Jakarta, CNN Indonesia -- Kementerian Kesehatan didesak untuk bertanggungjawab terhadap warga Desa Cinangka, Bogor, yang menjadi korban pencemaran timbal berat. Pencemaran timbal tersebut berasal dari pabrik peleburan aki alias baterai kendaraan.
Direktur Eksekutif Komite Penghapusan Bensin Bertimbel (KPBB) Ahmad Safrudin mengatakan pihaknya telah menagih janji pada Kementerian Kesehatan, yang berulang kali berujar akan melakukan rehabilitasai kesehatan terhadap warga tercemar timbal di Indonesia, termasuk di Desa Cinangka.
"Ini kasus lama, bukan kasus baru. Tahun lalu, kami telah melakukan pertemuan dengan pihak dari Kemenkes. Keputusannya selalu akan menindaklanjuti dengan bu Menteri Kesehatan. Namun, sampai sekarang tidak ada tindakan nyata," kata Ahmad di kantor Kementerian Kesehatan, Jumat (30/1).
ADVERTISEMENT
SCROLL TO CONTINUE WITH CONTENT
Penemuan pencemaran timbal atas warga desa Cinangka ditemukan KPBB sejak 2010. Saat itu, KPBB mengetes 40 siswa di tiga sekolah dasar negeri di Cinangka.
Hasil menunjukkan kadar timbal di dalam darah anak-anak tersebut berkisar 16, 2 hingga 60 mikrogram per desiliter atau sekitar 36,6 ug per dl. Padahal, standar normal timbal dalam tubuh manusia menurut badan Organisasi Kesehatan Dunia (WHO) maksimal 10 ug per dl.
Menurut Ahmad, Desa Cinangka tercemar oleh timbal yang diemisikan dari pabrik peleburan aki bekas. Peleburan ini kemudian menghasilkan racun timbal yang menyebar melalui udara dan mengendap di tanah.
Peleburan aki bekas di desa Cinangka berkembang sejak tahun 1978. Namun, puluhan usaha peleburan aki bekas sempat berhenti total pada 2010.
"Pabrik peleburan aki ini menghasilkan asap tebal dan beracun. Asap tersebut mengandung zat bersifat neurotoksin atau racun yang menyerang saraf.

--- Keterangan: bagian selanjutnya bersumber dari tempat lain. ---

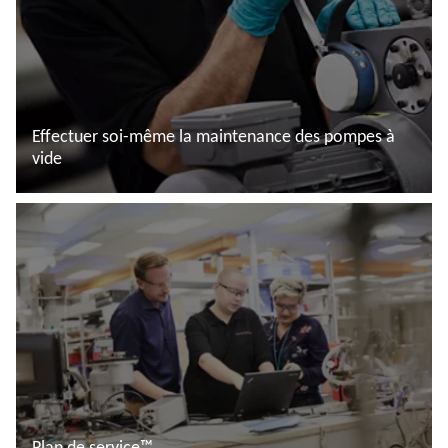
Effectuer soi-même la maintenance des pompes à
vide
En savoir plus
Plan de service™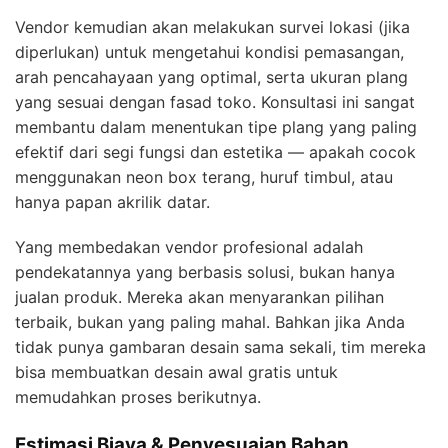
Vendor kemudian akan melakukan survei lokasi (jika
diperlukan) untuk mengetahui kondisi pemasangan,
arah pencahayaan yang optimal, serta ukuran plang
yang sesuai dengan fasad toko. Konsultasi ini sangat
membantu dalam menentukan tipe plang yang paling
efektif dari segi fungsi dan estetika — apakah cocok
menggunakan neon box terang, huruf timbul, atau
hanya papan akrilik datar.
Yang membedakan vendor profesional adalah
pendekatannya yang berbasis solusi, bukan hanya
jualan produk. Mereka akan menyarankan pilihan
terbaik, bukan yang paling mahal. Bahkan jika Anda
tidak punya gambaran desain sama sekali, tim mereka
bisa membuatkan desain awal gratis untuk
memudahkan proses berikutnya.
Estimasi Biaya & Penyesuaian Bahan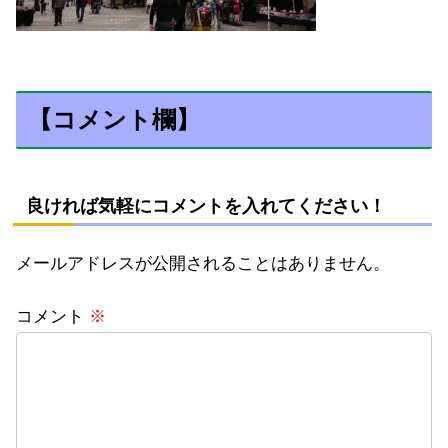
【コメント欄】
良ければ気軽にコメントを入れてください！
メールアドレスが公開されることはありません。
コメント
※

Bagi balita, pertumbuhan otak terganggu sehingga mengakibatkan keterbelakangan mental dan pertumbuhan fisik tak seimbang," kata Ahmad.

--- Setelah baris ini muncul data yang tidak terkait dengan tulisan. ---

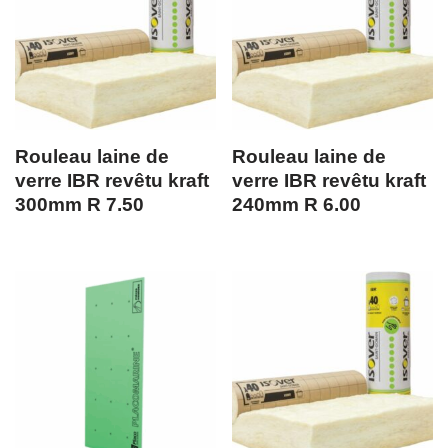
Rouleau laine de
Rouleau laine de
verre IBR revêtu kraft
verre IBR revêtu kraft
300mm R 7.50
240mm R 6.00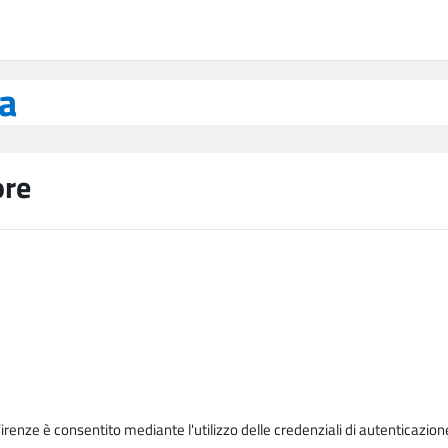
ea
ore
Firenze è consentito mediante l'utilizzo delle credenziali di autenticazion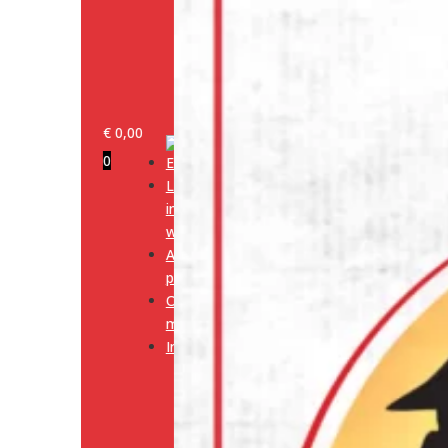
€
0,00
0
Log
in/klant
worden
Alle
producten
Onze
merken
Informatie
Media
Cookiebeleid
(EU)
Algemene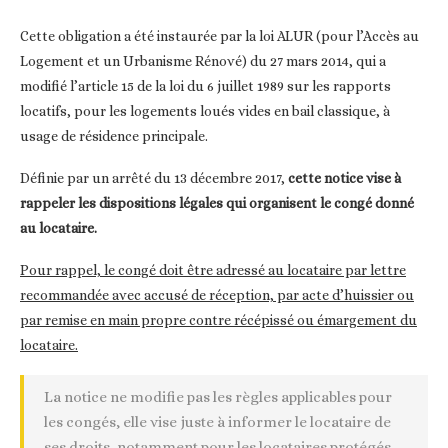
Cette obligation a été instaurée par la loi ALUR (pour l’Accès au
Logement et un Urbanisme Rénové) du 27 mars 2014, qui a
modifié l’article 15 de la loi du 6 juillet 1989 sur les rapports
locatifs, pour les logements loués vides en bail classique, à
usage de résidence principale.
Définie par un arrêté du 13 décembre 2017,
cette notice vise à
rappeler les dispositions légales qui organisent le congé donné
au locataire.
Pour rappel, le congé doit être adressé au locataire par lettre
recommandée avec accusé de réception, par acte d’huissier ou
par remise en main propre contre récépissé ou émargement du
locataire.
La notice ne modifie pas les règles applicables pour
les congés, elle vise juste à informer le locataire de
ses droits, notamment pour les locataires protégés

Lebih jauh lagi, Ahmad mengatakan zat beracun dari peleburan timbal umumnya masuk ke dalam tubuh melalui sistem pernafasan dan menyebabkan gangguan kesehatan, seperti penurunan gangguan reproduksi, gangguan sistem pencernaan, kelahiran prematur dan kegagalan janin.
Sementara itu, bagi anak-anak, timbal bisa berdampak pada kerusakan syaraf, keterbelakangan mental, penurunan IQ dan kematian.

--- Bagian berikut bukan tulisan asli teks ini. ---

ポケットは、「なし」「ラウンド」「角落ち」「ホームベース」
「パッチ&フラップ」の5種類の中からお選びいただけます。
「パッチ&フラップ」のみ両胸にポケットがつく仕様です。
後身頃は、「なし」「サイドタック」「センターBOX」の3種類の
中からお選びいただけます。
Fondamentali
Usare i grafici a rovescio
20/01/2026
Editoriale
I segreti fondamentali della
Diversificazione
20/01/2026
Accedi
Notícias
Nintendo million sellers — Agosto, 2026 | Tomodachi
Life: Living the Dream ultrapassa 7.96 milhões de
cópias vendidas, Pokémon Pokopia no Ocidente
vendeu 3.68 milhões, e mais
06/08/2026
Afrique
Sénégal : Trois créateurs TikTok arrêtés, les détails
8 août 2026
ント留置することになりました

Oleh karena itu, Ahmad menegaskan kembali agar Kemenkes memberikan perhatian lebih kepada warga di sekitar pemukiman industri olah limbah B3 (timbal) yang beresiko tinggi memaparkan zat beracun dan berbahaya. "Kami meminta Kemenkes untuk memberikan rehabilitasi kesehatan terhadap korban pencemaran agar tak terjadi di tempat lain," kata dia.